- [Work instructions]
1 > In the artist bios, what research did Kim draw on when exploring the time or tempo canon on Formenverwandler, and what does the text say such a canon can do to a listener? Answer in one to three sentences.
2 > Continue the artist bios, starting after the final sentence.

- [Supplied text]
>>>

Sunik Kim, John Wall, Scott Gordon

Sunik Kim is a musician, writer and filmmaker currently based in Los Angeles. Their recent work attempts to unfold problems of perceptual and temporal distortion through computer-generated sound. Their writing on subjects ranging from Korean communism to Conlon Nancarrow has been featured in The Wire MagazinePitchforkBandcamp DailyTone Glow and elsewhere. Their latest album, Formenverwandler, was released on London-based label Feedback Moves in 2025. Drawing from her extensive research on composer Conlon Nancarrow, Formenverwandler sees Kim exploring the time or tempo canon, which can pull and project the listener’s senses, melting the temporal and spatial perception of presented sounds. As in previous works such as 2022’s Raid on the White Tiger Regiment and 2023’s Potential, Kim deploys patches and tools she has designed for SuperCollider, which take raw, utilitarian General MIDI notes and multiply and spray them into frenetic webs and networks of spiraling sound.

 

John Wall is a London-based composer who has been active since the early ’90s, when he acquired his first sampler, a Casio FZ-1, at the age of 40. Beginning with more recognizably plunder-based sampling works, he has gradually scraped and scoured his sound to a razor’s edge, reducing his basic material from the “block” to the fragment, the sliver, the millisecond. Wall’s meticulous, constantly morphing process has resulted in works that bend and warp an astonishing complexity of raw sound materials into dense, arcing auditory constructions riven with contradiction: between the highest and lowest frequency spectra, between concussion and stasis, between near-silence and the klaxon. In his work we hear the constant working-through of a problem, the ever-torturous escape from the terminal trap; process, thought, is laid bare just as it is obscured and folded into that at-times brash, at-times austere, always agitated torrent of organized sound. (Tone Glow)

<<<

- [Provided material]
>>>

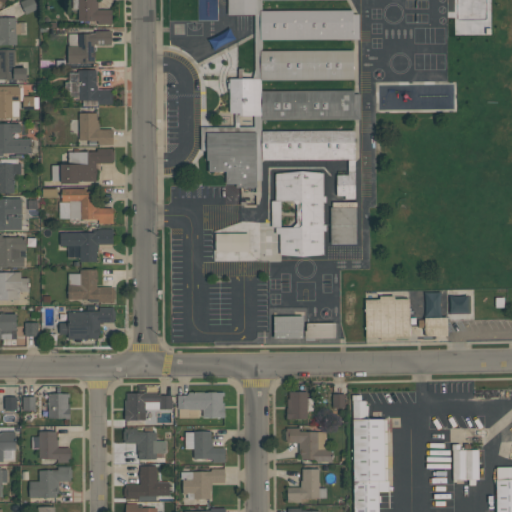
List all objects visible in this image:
building: (6, 1)
building: (1, 3)
building: (243, 6)
building: (240, 7)
building: (91, 11)
building: (91, 12)
building: (306, 24)
building: (308, 24)
building: (8, 30)
building: (8, 30)
building: (84, 45)
building: (85, 45)
building: (306, 65)
building: (306, 65)
building: (10, 66)
building: (10, 66)
building: (91, 88)
building: (91, 89)
building: (244, 96)
building: (9, 100)
building: (9, 101)
building: (29, 102)
building: (307, 105)
road: (184, 112)
building: (268, 124)
building: (92, 129)
building: (92, 129)
building: (12, 140)
building: (13, 140)
building: (307, 145)
building: (307, 145)
building: (233, 156)
building: (81, 165)
building: (80, 166)
building: (8, 173)
road: (126, 173)
road: (161, 173)
building: (8, 174)
road: (142, 183)
building: (85, 205)
building: (82, 206)
building: (298, 212)
building: (302, 212)
building: (10, 213)
building: (10, 214)
road: (188, 220)
building: (342, 223)
building: (342, 225)
building: (231, 241)
building: (85, 242)
building: (84, 243)
building: (12, 250)
building: (11, 251)
building: (12, 284)
building: (12, 285)
building: (87, 287)
building: (87, 287)
building: (458, 304)
building: (431, 306)
building: (386, 317)
building: (386, 318)
building: (85, 322)
building: (85, 323)
building: (7, 325)
building: (7, 326)
building: (287, 326)
building: (435, 326)
building: (287, 327)
building: (435, 327)
building: (30, 329)
building: (31, 329)
building: (320, 329)
road: (243, 330)
building: (319, 330)
road: (143, 346)
road: (255, 366)
building: (337, 400)
building: (337, 400)
building: (9, 402)
building: (10, 403)
building: (28, 403)
building: (28, 403)
building: (202, 403)
building: (143, 404)
building: (144, 404)
building: (200, 404)
building: (57, 405)
building: (57, 405)
building: (298, 405)
building: (298, 405)
road: (443, 406)
road: (95, 439)
road: (257, 439)
building: (6, 441)
building: (145, 443)
building: (309, 443)
building: (7, 444)
building: (144, 444)
building: (308, 444)
building: (202, 446)
building: (202, 446)
building: (49, 447)
building: (51, 447)
building: (366, 458)
building: (367, 458)
road: (419, 460)
building: (464, 463)
building: (465, 464)
building: (2, 477)
building: (2, 478)
building: (200, 481)
building: (48, 482)
building: (48, 482)
building: (200, 482)
building: (146, 485)
building: (146, 486)
building: (306, 487)
building: (307, 487)
building: (503, 489)
building: (503, 489)
building: (137, 508)
building: (138, 508)
building: (45, 509)
building: (45, 509)
building: (0, 510)
building: (0, 510)
building: (206, 510)
building: (207, 510)
building: (300, 510)
building: (302, 510)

<<<

- [Answer set]
1 > Kim drew on extensive research into the composer Conlon Nancarrow. The text says the time or tempo canon can pull and project the listener's senses, melting the temporal and spatial perception of the sounds presented.

2 >
 

Scott Gordon

At the heart of Scotland-based producer, composer and instrument maker Scott Gordon’s Metals is his custom-made, self-built SPI (Spinning Plate Instrument), an instrument he constructed from industrial scrap metal bars, which are hung from a large vertical wooden frame, the metal struck by mechanical beaters driven by small motors. The bars spin when played – manually or by MIDI – emitting warmly resonating drifts of sound, sympathetic tones that resemble electronic sources, tintinnabulations in an electroacoustic lineage with Harry Bertoia’s architectural sound sculptures. The SPI is not tuned, or cut to scales, so each set is a study in pitch, rhythm and texture via unexpected objects and instruments.

Gordon works across experimental music, AV projects & sound objects, but was inspired to build the SPI and began recording Metals after experiments recording metal, car springs, pipes, and sheets. He describes the SPI as being like “a big vertical glockenspiel”. Previously to this release, he has released on Editions Mego as one half of Oto Hiax, a collaborative project with Mark Clifford of Seefeel (Warp Records), as well as a series of EPs and an album under his Loops Haunt alias via the Black Acre imprint.